Da La Repubblica del 27/07/2003

Tra gli uomini schierati dagli Usa in Iraq uno su cinque è al soldo di compagnie private

I nuovi mercenari del Pentagono, un business da 100 miliardi

di Alix Van Buren

IN IRAQ un soldato su cinque è un mercenario, dipendente delle grandi compagnie private della guerra. Secondo la stima di Peter Singer, esperto della Brookings Institution, al fianco dei 150mila soldati Usa nel deserto iracheno vi sono circa 30mila uomini delle Mpc, le military private companies. Il corporate warrior, il mercenario senza faccia e senza nome, al soldo delle multinazionali della guerra è diventato il Big Business, un Grande Affare, che vale circa 100 miliardi di dollari l’anno sul mercato globale.

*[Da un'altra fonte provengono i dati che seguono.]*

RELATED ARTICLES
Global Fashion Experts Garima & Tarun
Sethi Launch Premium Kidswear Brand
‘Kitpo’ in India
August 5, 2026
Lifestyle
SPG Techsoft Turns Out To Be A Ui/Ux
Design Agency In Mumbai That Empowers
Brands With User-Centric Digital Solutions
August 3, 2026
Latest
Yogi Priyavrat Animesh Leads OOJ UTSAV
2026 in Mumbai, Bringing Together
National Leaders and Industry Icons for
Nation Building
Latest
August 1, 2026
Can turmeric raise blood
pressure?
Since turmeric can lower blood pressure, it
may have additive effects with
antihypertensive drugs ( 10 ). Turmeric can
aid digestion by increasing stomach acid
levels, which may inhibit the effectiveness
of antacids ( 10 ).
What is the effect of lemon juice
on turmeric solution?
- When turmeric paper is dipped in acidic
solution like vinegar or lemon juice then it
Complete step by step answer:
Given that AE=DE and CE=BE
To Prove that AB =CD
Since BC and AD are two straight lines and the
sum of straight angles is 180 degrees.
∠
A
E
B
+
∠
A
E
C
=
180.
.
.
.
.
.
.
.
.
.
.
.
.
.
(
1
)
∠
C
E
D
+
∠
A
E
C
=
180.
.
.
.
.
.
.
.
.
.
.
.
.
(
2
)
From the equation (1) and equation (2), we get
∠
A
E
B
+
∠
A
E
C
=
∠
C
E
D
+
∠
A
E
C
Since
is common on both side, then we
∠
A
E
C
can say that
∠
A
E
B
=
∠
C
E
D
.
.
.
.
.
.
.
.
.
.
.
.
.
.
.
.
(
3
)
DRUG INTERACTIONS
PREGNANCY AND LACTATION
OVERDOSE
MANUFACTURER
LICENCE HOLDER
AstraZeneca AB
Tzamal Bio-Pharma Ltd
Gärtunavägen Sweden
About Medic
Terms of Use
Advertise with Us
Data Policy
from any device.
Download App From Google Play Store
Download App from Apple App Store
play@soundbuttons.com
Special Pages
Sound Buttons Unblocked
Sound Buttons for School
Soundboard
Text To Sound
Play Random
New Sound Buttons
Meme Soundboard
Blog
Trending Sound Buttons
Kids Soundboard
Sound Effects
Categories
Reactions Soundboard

Il lungo braccio del Pentagono è un esercito mercenario – al soldo del governo – gestito dai colossi della tecnologia, dell’informazione, dei servizi, spesso quotati in Borsa e accolti nella lista compilata da Fortune delle 500 imprese più ricche d’America. Come la Saic (Science Applications International Corporation) e la Halliburton (spesso citata per via dei legami con il vicepresidente Dick Cheney, ex amministratore delegato della società), cui si affiancano imprese più modeste dai nomi più o meno noti – DynCorp, Vinneil, Mpri, Cubic, Ici – insediate in uffici anonimi nelle periferie della Virginia, a due passi dal Pentagono.

Guidate da veterani delle forze armate – generali a quattro stelle, forze d’élite o semplici soldati – le Pmc, le Private Military Companies offrono i propri servigi in cambio di lauti contratti. Forniscono consulenze strategiche, ma anche battaglioni d’assalto. Curano la manutenzione delle armi di punta delle forze armate Usa – dal bombardiere invisibile B-2 al Global Hawk – ma anche il vitto dei soldati fino al ricambio della biancheria. Combattono là dove Washington non può, o non vuole, impegnare i propri eserciti, e senza far notizia: «Le compagnie private assunte dal Pentagono non sono soggette allo scrutinio del Congresso», riassume un veterano delle forze speciali, che vuole rimanere anonimo. Se un uomo delle Pmc muore, o viene fatto prigioniero, la vicenda è affare della cronaca locale. Privi di uniforme ufficiale, i corpi paramilitari non sono riconoscibili all’occhio inesperto. Liberi, allo stesso modo, da ogni codice di disciplina militare, le loro azioni sono sottoposte soltanto al giudizio della legge del mercato.

Come accadde in Croazia dove gli “esperti” della DynCorp addestrarono – aggirando l’embargo imposto dalle Nazioni Unite – le milizie di Zagabria. Le stesse che poi si sarebbero macchiate di crimini contro l’umanità.

I nuovi “uomini d’armi” vorrebbero disfarsi della qualifica di mercenari, ma come i “mastini della guerra” – che prosperavano sulla disfatta degli imperi coloniali – sono affiorati anche essi dai resti di un impero, dalle ceneri della Guerra Fredda, da quell’enorme serbatoio di soldati e ufficiali espulsi da un apparato bellico sfinito, che ha riversato sul mercato sei milioni di disoccupati.

Come un tempo l’arruolamento avviene attraverso gli annunci pubblicati dalle compagnie militari. Una volta i bandi comparivano sul Figaro, o sulla stampa specializzata. Oggi si leggono su internet. Ad esempio sul sito della DynCorp, dove il bando di reclutamento arruola «uomini d’esperienza» necessari per «reimporre l’ordine nell’Iraq del dopoguerra». L’annuncio esordisce con queste parole: «Nel nome del Dipartimento di Stato americano...».

Le compagnie private sono diventate tanto importanti da entrare nel mirino di Al Qaeda. Come è accaduto alla società che in questi giorni si è aggiudicata l’appalto per la formazione del nuovo esercito iracheno, la Vinnel Corp. Era lei l’obiettivo dell’attentato dello scorso 12 maggio a Riad: due quintali di esplosivo al plastico in un elegante quartiere della metropoli saudita. Si disse che Al Qaeda aveva colpito alla cieca, un compound di stranieri. Invece l’attentato di Riad nascondeva una logica brutale, agghiacciante, chiara. Colpire i soldati invisibili di un nuovo esercito, che si espande nel mondo.